PROBLEM DETAILS: From the records below, copy each line that has the word "रजगढ" in it.

DATA FOR THIS TASK:
....
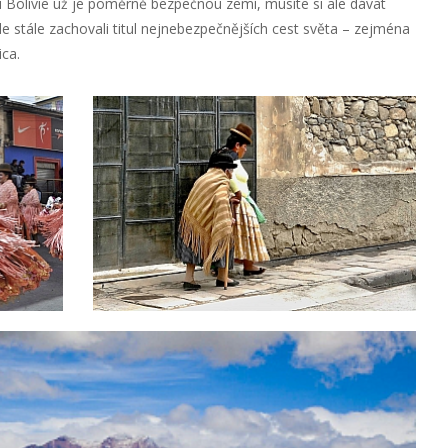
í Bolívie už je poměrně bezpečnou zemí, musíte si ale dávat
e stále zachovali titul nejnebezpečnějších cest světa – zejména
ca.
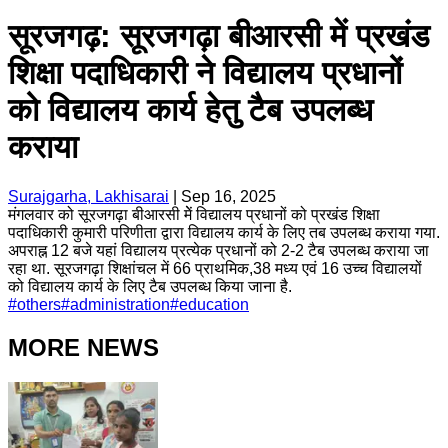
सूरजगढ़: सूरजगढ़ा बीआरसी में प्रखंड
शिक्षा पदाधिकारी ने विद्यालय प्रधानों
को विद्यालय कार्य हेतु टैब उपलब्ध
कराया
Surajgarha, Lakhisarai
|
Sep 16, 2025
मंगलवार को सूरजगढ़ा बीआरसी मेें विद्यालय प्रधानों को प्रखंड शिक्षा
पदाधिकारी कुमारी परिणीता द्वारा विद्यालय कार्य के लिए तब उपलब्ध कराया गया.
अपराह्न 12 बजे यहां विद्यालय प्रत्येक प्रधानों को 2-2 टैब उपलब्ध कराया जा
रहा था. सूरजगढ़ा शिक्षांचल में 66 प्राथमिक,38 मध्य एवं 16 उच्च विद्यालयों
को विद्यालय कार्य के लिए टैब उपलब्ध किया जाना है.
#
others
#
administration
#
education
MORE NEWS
....
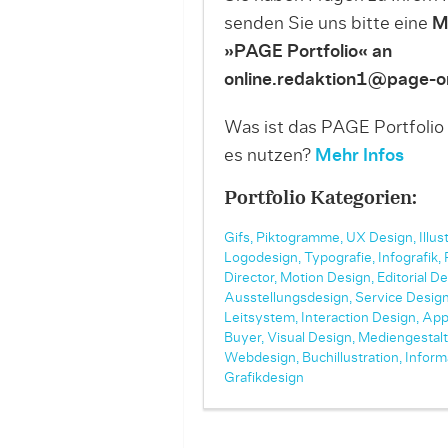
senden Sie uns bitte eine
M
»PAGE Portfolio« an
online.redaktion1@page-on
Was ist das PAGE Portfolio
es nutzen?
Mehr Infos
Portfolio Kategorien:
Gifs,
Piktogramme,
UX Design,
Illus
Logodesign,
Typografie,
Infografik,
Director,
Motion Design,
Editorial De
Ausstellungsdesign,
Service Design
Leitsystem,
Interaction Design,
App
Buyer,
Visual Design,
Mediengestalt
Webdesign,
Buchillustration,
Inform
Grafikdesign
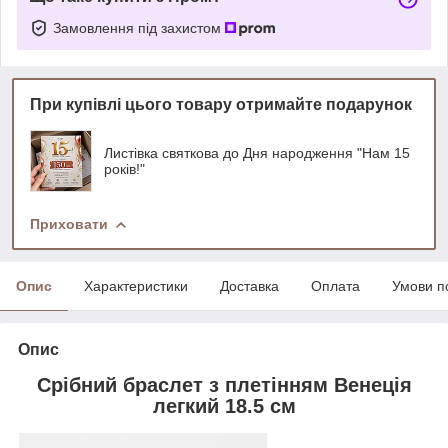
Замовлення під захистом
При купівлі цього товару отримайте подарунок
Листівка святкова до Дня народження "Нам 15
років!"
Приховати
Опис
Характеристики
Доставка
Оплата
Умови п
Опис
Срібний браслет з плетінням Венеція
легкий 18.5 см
....
RESPONSE TO THIS TASK:
सूरजगढ़: सूरजगढ़ा बीआरसी में प्रखंड
मंगलवार को सूरजगढ़ा बीआरसी मेें विद्यालय प्रधानों को प्रखंड शिक्षा
रहा था. सूरजगढ़ा शिक्षांचल में 66 प्राथमिक,38 मध्य एवं 16 उच्च विद्यालयों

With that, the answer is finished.